Node.jsのhttpモジュールを用いてサーバーを作成する方法
Node.jsのhttp
モジュールはHTTPサーバー(Webサーバーとも呼ばれる)を作成する上で必要な機能を提供するモジュールです。http
モジュールを用いると、サーバーを作成することができます。なお、http
モジュールはNode.jsに標準で含まれているモジュールなので、Node.jsがインストールされていれば利用できます。
HTTPサーバー(Webサーバー)とは
Webクライアント(Webブラウザ)からHTTPリクエストを受け取り、そのHTTPリクエストに対して、HTTPレスポンスの送信をしているのがHTTPサーバーです。
- HTTPリクエスト
- WebクライアントがHTTPサーバーにデータを要求すること
- HTTPリスポンス
- HTTPサーバーがHTTPリクエストに対してデータをWebクライアントに返送すること
以下に、http
モジュールを使ってHTTPサーバーを作成したサンプルコードを示します(後ほど、以下のサンプルコードについて詳しく説明します)。

*実施事項 1*:
httpモジュールの解説をもとに、次の問いに答えてください。
(a) httpモジュールは、何を作成するのに必要な機能を提供しますか。
(b) httpモジュールは、どのような条件で利用できますか。
(c) 「HTTPリクエスト」はどのように説明されていますか。
*実施事項 2*:
httpモジュールの解説のうち「Node.jsのhttpモジュールは」で始まる段落を、主な事実を残したまま箇条書きにまとめてください。
*実施事項 3*:
httpモジュールの解説について、最後の文の後に続く部分を記述してください。
データは別の出典から得たものです。

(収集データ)

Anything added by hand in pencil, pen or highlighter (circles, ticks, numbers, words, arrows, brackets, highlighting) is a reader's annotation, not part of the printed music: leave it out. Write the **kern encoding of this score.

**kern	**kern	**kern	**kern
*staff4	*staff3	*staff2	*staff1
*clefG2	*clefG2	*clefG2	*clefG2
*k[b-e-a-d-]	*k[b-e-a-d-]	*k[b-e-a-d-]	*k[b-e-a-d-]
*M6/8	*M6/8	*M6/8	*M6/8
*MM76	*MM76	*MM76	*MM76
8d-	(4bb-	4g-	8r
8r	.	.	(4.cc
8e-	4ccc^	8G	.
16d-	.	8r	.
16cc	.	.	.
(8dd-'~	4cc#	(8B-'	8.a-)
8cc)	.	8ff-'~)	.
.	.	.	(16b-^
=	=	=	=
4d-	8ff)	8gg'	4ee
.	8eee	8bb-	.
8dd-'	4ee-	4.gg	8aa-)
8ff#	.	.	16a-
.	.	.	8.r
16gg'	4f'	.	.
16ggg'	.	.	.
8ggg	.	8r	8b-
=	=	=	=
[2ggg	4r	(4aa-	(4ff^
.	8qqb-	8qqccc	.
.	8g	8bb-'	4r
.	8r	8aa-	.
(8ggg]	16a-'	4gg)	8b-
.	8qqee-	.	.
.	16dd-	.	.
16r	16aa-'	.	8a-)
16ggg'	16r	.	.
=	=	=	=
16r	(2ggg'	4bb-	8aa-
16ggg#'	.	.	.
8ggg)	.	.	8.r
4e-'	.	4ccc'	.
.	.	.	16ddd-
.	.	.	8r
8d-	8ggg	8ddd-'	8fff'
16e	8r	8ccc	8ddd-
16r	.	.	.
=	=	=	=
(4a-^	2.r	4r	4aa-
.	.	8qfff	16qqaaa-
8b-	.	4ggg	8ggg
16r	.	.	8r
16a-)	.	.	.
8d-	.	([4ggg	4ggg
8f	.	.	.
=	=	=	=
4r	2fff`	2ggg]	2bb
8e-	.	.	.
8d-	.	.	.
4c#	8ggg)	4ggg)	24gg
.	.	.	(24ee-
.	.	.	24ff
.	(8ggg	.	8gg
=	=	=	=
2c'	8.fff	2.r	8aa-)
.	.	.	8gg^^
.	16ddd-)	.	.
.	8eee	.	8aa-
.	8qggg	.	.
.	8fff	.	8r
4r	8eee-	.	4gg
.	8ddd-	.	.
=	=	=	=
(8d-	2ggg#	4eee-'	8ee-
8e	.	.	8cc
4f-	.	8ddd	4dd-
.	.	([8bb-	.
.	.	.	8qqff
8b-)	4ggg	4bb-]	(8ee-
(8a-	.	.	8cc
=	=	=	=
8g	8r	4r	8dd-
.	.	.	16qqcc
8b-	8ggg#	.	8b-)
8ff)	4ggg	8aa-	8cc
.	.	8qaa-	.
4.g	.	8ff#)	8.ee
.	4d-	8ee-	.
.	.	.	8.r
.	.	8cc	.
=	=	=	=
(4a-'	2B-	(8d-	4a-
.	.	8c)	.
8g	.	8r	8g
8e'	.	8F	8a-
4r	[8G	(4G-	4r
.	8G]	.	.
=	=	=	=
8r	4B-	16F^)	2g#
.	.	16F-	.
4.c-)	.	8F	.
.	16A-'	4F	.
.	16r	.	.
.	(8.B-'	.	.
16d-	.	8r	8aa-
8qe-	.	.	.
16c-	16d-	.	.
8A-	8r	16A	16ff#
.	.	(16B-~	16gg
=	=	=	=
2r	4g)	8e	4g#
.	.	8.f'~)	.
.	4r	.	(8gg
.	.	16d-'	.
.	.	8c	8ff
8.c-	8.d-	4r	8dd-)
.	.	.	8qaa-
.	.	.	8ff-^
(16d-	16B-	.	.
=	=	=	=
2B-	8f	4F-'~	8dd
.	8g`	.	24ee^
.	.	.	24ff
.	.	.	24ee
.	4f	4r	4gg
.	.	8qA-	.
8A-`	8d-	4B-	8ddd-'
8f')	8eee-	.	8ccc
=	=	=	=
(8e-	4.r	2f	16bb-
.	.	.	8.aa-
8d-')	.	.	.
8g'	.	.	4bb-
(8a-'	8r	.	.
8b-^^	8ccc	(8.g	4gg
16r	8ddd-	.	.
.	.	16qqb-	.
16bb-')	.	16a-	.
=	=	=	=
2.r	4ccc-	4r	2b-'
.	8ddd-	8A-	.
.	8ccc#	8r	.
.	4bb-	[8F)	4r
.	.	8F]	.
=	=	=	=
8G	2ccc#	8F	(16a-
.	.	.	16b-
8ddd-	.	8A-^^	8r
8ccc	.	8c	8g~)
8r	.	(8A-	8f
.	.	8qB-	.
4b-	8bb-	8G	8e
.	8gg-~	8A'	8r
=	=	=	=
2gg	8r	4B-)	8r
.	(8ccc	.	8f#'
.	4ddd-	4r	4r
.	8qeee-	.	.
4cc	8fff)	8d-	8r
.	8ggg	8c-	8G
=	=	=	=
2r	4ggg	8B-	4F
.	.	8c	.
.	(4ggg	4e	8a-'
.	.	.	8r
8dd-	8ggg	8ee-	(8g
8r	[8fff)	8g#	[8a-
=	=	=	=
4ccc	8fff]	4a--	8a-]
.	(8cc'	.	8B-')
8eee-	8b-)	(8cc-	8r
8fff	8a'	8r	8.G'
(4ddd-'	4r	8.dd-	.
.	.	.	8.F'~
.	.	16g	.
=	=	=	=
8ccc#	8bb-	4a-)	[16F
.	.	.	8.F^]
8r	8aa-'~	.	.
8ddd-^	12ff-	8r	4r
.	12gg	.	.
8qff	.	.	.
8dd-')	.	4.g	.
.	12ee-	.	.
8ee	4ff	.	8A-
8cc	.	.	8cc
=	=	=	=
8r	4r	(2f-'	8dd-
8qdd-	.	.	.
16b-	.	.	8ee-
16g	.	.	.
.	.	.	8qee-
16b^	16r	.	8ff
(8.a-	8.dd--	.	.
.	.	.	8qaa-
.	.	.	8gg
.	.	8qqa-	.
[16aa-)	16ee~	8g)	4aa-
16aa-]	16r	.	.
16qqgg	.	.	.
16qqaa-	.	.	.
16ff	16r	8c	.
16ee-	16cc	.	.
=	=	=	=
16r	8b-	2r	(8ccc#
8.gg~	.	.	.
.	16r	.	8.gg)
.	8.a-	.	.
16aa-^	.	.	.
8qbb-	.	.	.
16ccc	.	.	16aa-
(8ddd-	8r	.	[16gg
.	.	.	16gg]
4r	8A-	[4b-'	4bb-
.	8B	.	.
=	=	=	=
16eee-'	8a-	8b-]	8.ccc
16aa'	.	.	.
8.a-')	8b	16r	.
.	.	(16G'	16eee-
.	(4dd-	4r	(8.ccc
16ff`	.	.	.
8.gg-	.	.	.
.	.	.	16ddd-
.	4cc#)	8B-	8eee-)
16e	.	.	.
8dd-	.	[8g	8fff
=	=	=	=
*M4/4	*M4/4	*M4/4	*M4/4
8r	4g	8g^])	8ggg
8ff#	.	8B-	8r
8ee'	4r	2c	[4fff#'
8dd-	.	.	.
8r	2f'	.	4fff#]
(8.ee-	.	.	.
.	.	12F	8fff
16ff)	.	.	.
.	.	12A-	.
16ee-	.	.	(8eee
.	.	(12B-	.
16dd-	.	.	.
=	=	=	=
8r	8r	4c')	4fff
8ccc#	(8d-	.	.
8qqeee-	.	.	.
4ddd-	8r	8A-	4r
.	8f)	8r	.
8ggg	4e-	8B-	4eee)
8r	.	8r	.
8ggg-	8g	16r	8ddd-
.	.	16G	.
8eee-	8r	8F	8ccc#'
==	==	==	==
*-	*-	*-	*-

*回答 1*:
(a) HTTPサーバー(Webサーバーとも呼ばれる)です。
(b) Node.jsに標準で含まれているため、Node.jsがインストールされていれば利用できます。
(c) WebクライアントがHTTPサーバーにデータを要求することです。

*回答 2*:
- Node.jsのhttpモジュールは、HTTPサーバー(Webサーバー)の作成に必要な機能を提供する。
- このモジュールを使うとサーバーを作成できる。
- Node.jsに標準で含まれており、Node.jsがインストールされていれば利用できる。

*回答 3*:
サンプルコード
// httpモジュールの読み込み
const http = require('http');
// HTTPサーバーの作成
const server = http.createServer((request, response) => {
// HTTPレスポンスのステータス行とメッセージヘッダの指定
response.writeHead(200, {
'Content-Type': 'text/html',
});
// HTTPレスポンスのメッセージボディの指定
const responseMessage = '<h1>Hello, World!</h1>';
response.end(responseMessage);
});
// HTTPサーバーを待機状態にする
const port = 8080;
server.listen(port);
ディレクトリ構成
httpTest
└─server.js // HTTPサーバーを作成するコードを記述する
フォルダ名(httpTest
)やファイル名(server.js
)はなんでもOKです。デスクトップ上など任意の場所にフォルダを作成しましょう。
ではこれから、Node.jsのhttp
モジュールを使って、HTTPサーバーを作成してみましょう。手順を以下に示します。
HTTPサーバーを作成する手順
http
モジュールを読み込む- HTTPサーバーを作成する
- HTTPサーバーを待機状態にする
- 作成したHTTPサーバーを起動する
httpモジュールを読み込む
以下のコードでは、http
モジュールを読み込んでいます。
// httpモジュールの読み込み
const http = require('http');
require('http')
でhttp
モジュールを読み込み、定数http
に格納しています。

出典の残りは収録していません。